With Arcturus on the way this never really made sense to me. Arcturus appears to be a huuuuge chip, currently running at 1ghz in a lab apparently but no doubt destined to run much faster by release. And we know Vega is faster per mm and watt than RDNA in terms of compute anyway, so the 2 products seem to overlap with one being clearly better.
Now if it was RDNA 2 I could see it, look at our huge raytracing enabled chip with 96gb HBM2E is a pretty good pitch for VFX houses. You could easily get most scenes that would show up on like, a Netflix or HBO series in RAM, then hardware raytracing gets you 10x or more the render speed. But why there's, rumored at the very least, 2 DL HBM chips coming out in the same year for AMD is something I can't find logic in.
Arcturus (possibly the MI100) from what I've gleaned from various articles and code commits is a compute-oriented product, perhaps HPC-targeted more so than usual.
It has 128 CUs and no graphics command processor. Perhaps there is some hint to what limits GCN's scaling in the removal of the graphics command processor, while scaling compute. Perhaps there's a limit to how much the control logic can directly control for a single graphics context, while a compute device could scale out the number of ACEs with no expectation that they act in concert like a graphics card would.
On top of that, there's an apparently new class of acceleration unit in addition to the vector hardware, perhaps some sort of large matrix multiply unit that might extend the machine learning instructions or general math capabilities for large compute. While I'd need to hunt down the reference, there's some code written to the effect that some portion of the clocking capability for boosting has been disabled, since there's going to be a lot of data movement and highly utilized silicon even at more modest clocks.

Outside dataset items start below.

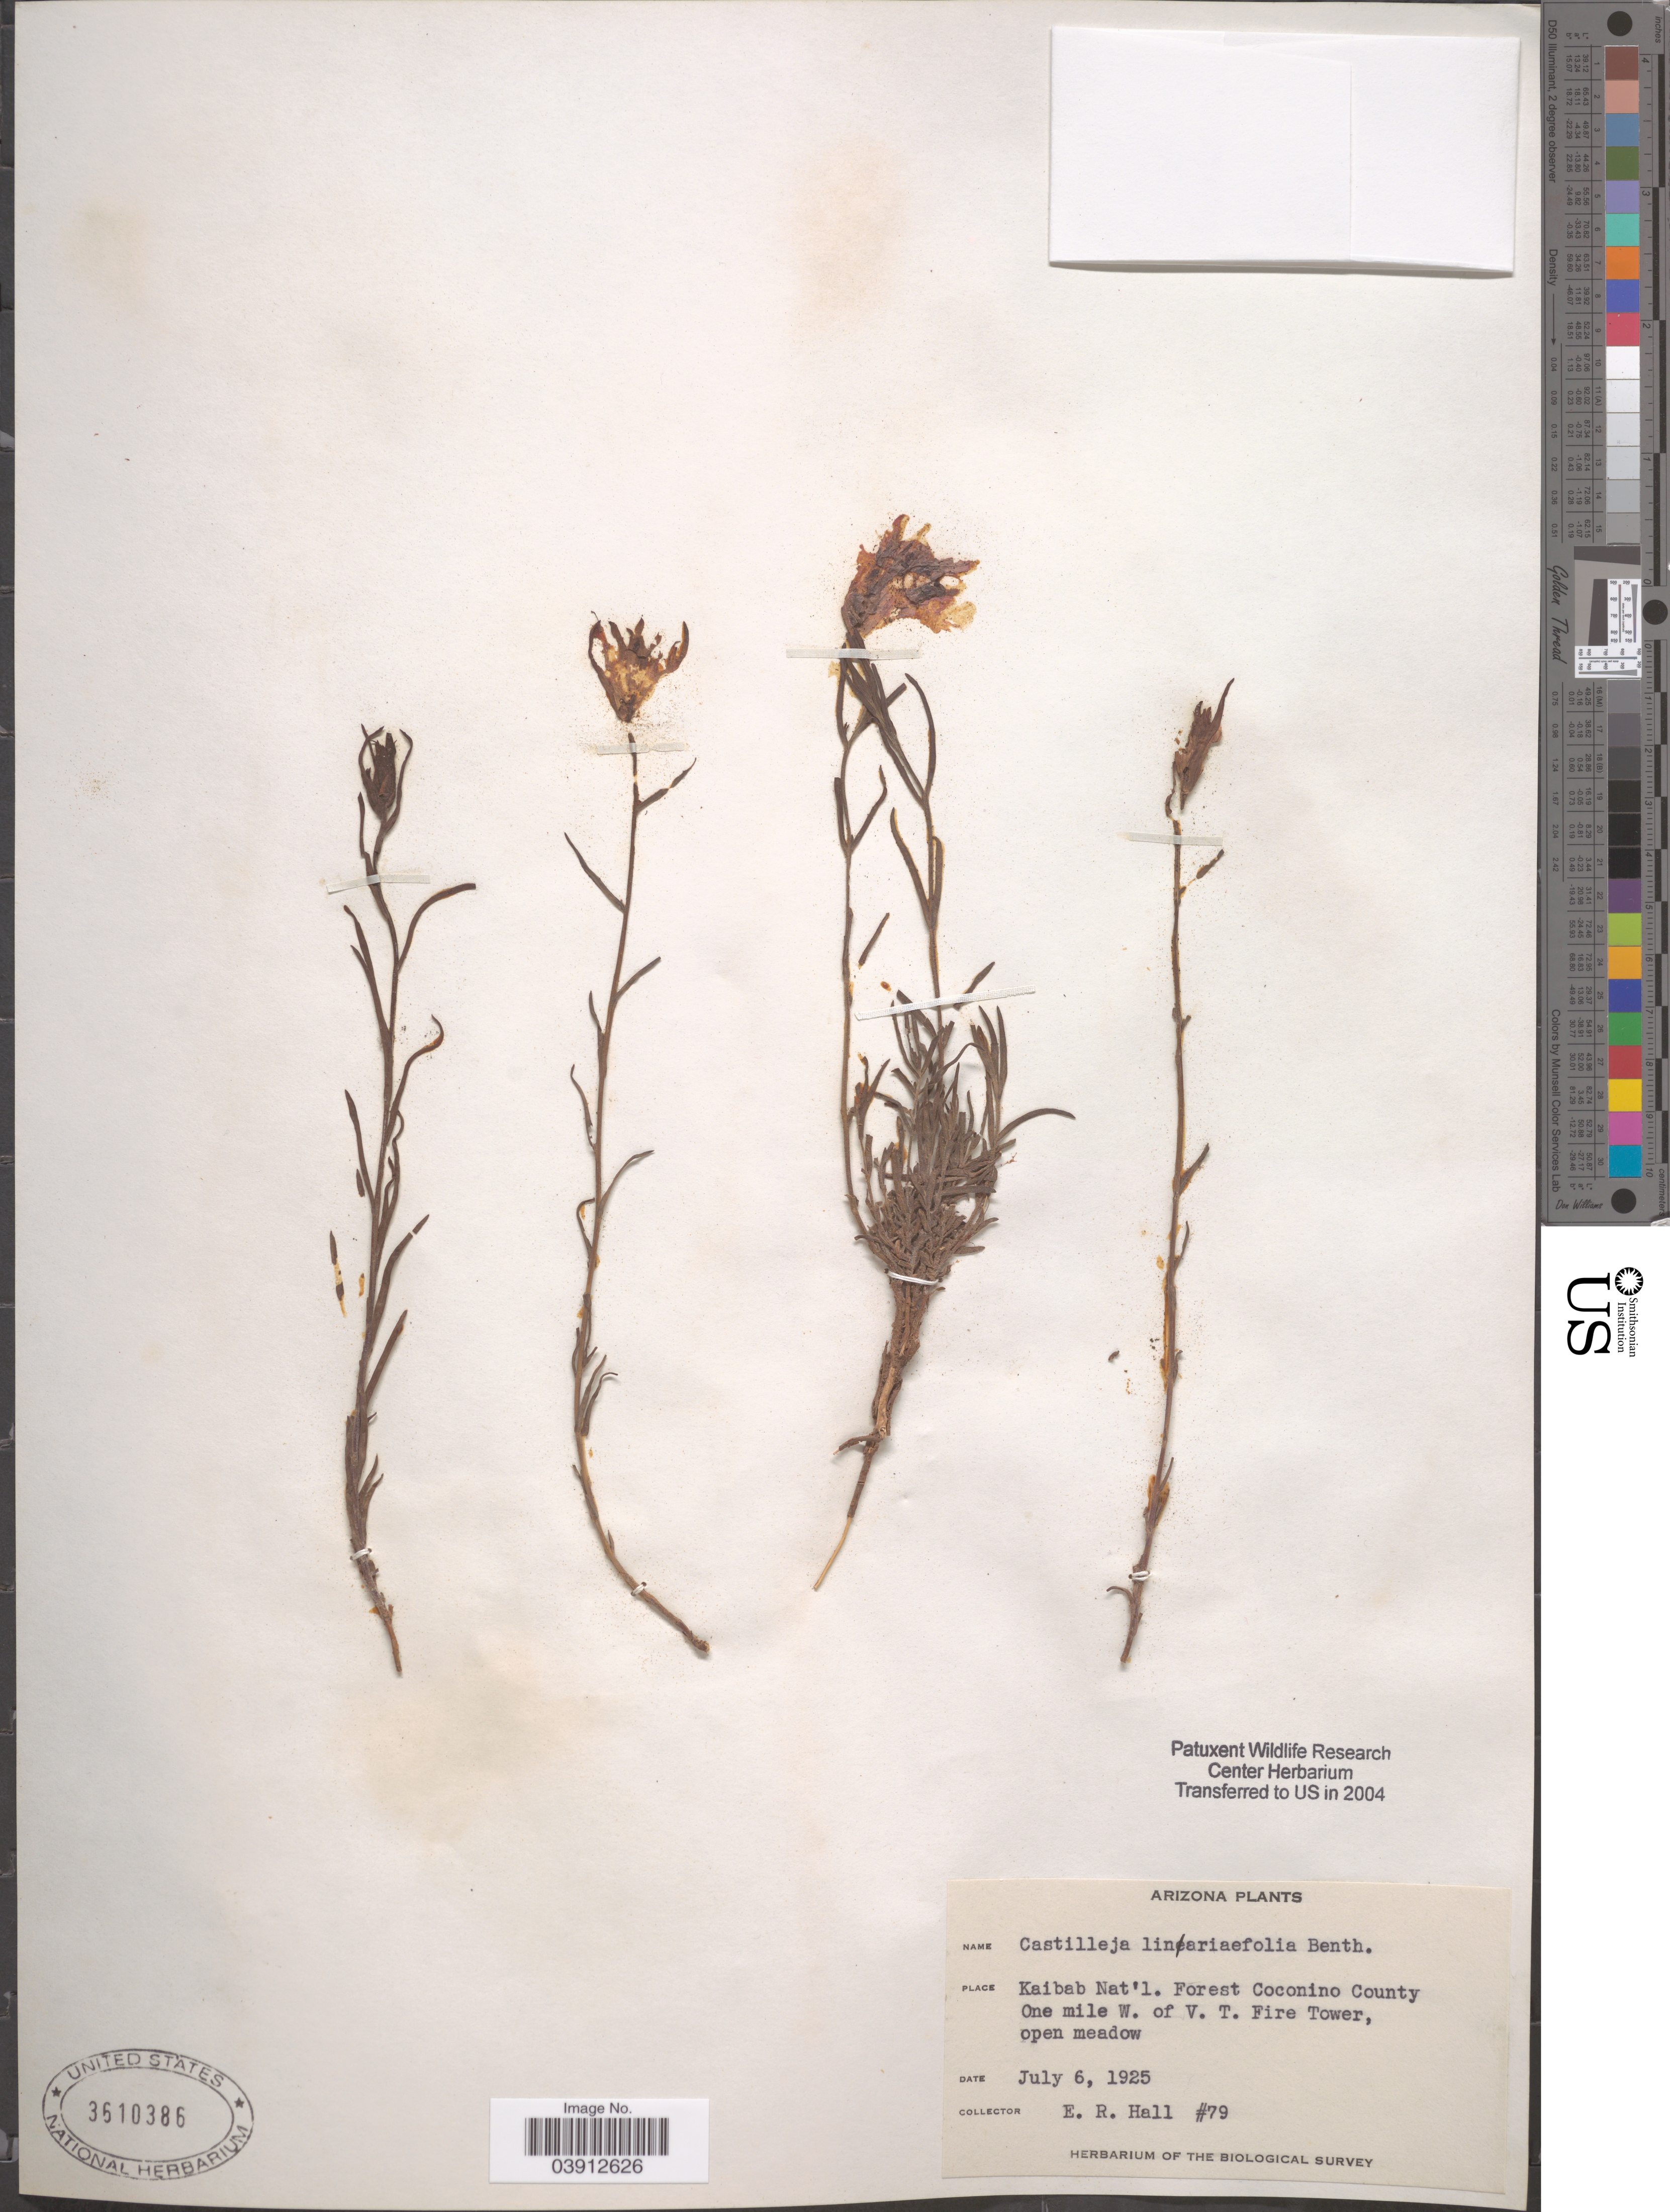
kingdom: Plantae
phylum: Tracheophyta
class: Magnoliopsida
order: Lamiales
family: Orobanchaceae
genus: Castilleja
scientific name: Castilleja linariifolia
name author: Benth.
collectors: E. Hall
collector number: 79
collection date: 1925-07-06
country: United States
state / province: Arizona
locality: Kaibab Nat'l. Forest Coconino County. One mile W. of V.T. Fire Tower.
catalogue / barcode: US 3610386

For instruction generation in the compiler, there is advice that while it is possible to issue vector instructions in parallel with the new accelerator instructions, it's discouraged due to the likelihood that the chip will throttle.
It will probably aim for lower clocks than prior GPUs, since it's going to have a lot more silicon active over a broad chip.
As for why it is released after RDNA, perhaps there are factors like the HPC contracts AMD is touting that would need the higher peak throughput but with somewhat reduced risk by sticking with a more familiar ISA and base architecture. RDNA has some unappetizing silicon bugs at this point, and its software support for RDNA is not good in compute.
The broader wavefronts and more coarse batch requirements may also be more acceptable for workloads dominated by very large matrix multiplies.
There are elements in RDNA that I would imagine could improve on Vega, but that might not be sufficient until RDNA is more mature.